Guardo
com ternura muitas recordações da minha infância. Mas são os
momentos passados na companhia da minha Avó que mais vezes afloram
ao meu pensamento.
A minha Avó tinha o mesmo nome que eu tenho; e também muitas pessoas
lhe chamavam como hoje me chamam: – Dona Maria.
Eu sou a mais nova de sete irmãos e fui sempre a mais fraquita de
todos; por isso eram poucos os dias de Inverno em que não estivesse
doente. Ainda hoje, o tempo chuvoso e frio me afecta negativamente.
Passava, por isso, muitos dias em casa e fazíamos companhia uma à
outra.
Então, naquelas manhãs mais frias (o aquecimento ainda não fazia
parte dos nossos hábitos) eu sentava-me na cama e envolvia pernas e
pés num cobertor da "serra", hoje felpudo, hirsuto, comparado com a
maciez envolvente dos cobertores e edredões dos nossos dias. Depois
de tudo arrumado e feitas as suas orações em frente ao oratório onde
guardava os Santinhos da sua devoção, ela vinha sentar-se junto de
mim, numa cadeira que era só dela, manejando habilmente entre os
dedos as quatro agulhas com que tecia as meias. O aroma a sabonete
que exalava das roupas de minha Avó misturava-se com o odor
característico daqueles cobertores e ainda hoje as minhas narinas os
recebem juntamente com as ondas da memória.
A minha Avó tinha uma memória prodigiosa e as histórias sucediam-se
numa morna cadência que me embalava.
Hoje a T. V. substitui as avós e as crianças já não adormecem
docemente porque as histórias que escolhem para elas são demasiado
activas e violentas.
Da inumerável quantidade de histórias que a minha Avó sabia e a cuja
narrativa dava uma verdadeira interpretação de actriz, eram "Os
Milagres de Santo António" as mais bonitas.
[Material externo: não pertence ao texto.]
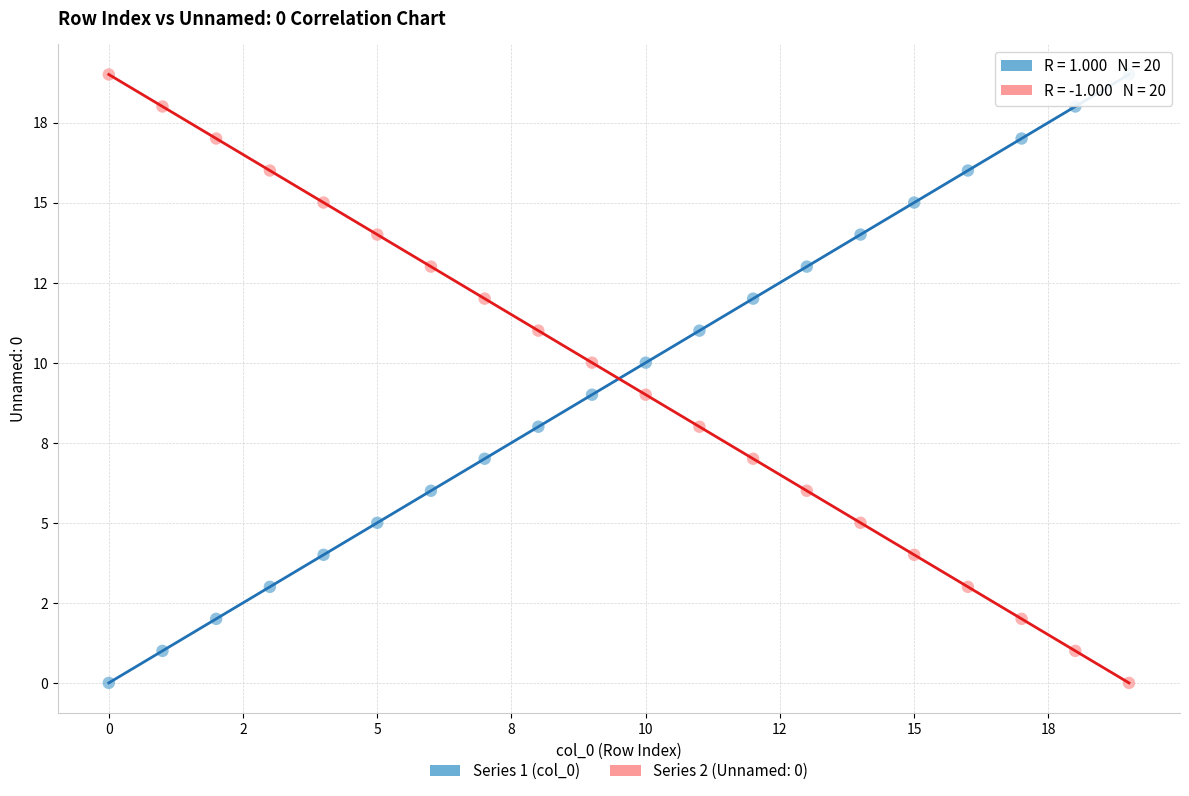

What are all the series names shown in the legend?

Series 1 (col_0), Series 2 (Unnamed: 0)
E eu chorava quando
Bernardo decepava o pé com que tinha batido na mãe ou regozijava de
alegria quando o Santo salvava o próprio pai da morte na forca,
dizendo em tribunal: " Eu não vim acusar culpados, mas sim salvar
inocentes".
Hoje, também eu já sou avó. Mas nada se repete como então. As minhas
netas não ouvem histórias de santos porque também não passam o
Inverno em casa, doentes. Os antibióticos e outros "antis" que agora
nos receitam, resolvem tudo em três tempos. As crianças de agora têm
já o seu dia muito ocupado; não podem estar doentes porque é urgente
chegar ao décimo segundo ano, é urgente entrar na faculdade; é
urgente acabar o curso; é urgente queimar as fitas e fazer
doutoramento; é urgente ficar de "canudo" na mão à espera de um
emprego que, por vezes, só existe no imaginário. Andam numa roda
viva e quase não têm tempo para brincar. E, se algum tempo lhes
sobra, brincam às escolas ensinando inglês ou dançando "ballet". As
bonecas já não são bebés de trapo ou pasta de papel e muito menos
louça fina. São as "Barbies", esbeltas, alimentadas a alface e tudo
nelas é esguio, as pernas, os braços, os cabelos... Mas não servem
para brincar. São de enfeitar e coleccionar. Já viram como as
crianças pegam nelas? Acaso as abraçam como nós fazíamos às nossas?
Bom, é o progresso! O tempo é como o relógio: nunca anda para trás,
nem bate as horas que já bateu.
Por isso, hoje, é mais difícil ser avó. Não podemos repetir o mesmo
milagre de Santo António duas vezes. Temos de entrar no ritmo de
vida dos nossos netos, acompanhá-los, conhecer os nomes dos seus
ídolos, adoptar os gostos que eles perfilham, entrar no turbilhão do
corre-corre das famílias de hoje. Porque se assim não fizermos,
vamos para a prateleira fazer companhia à "Barbie".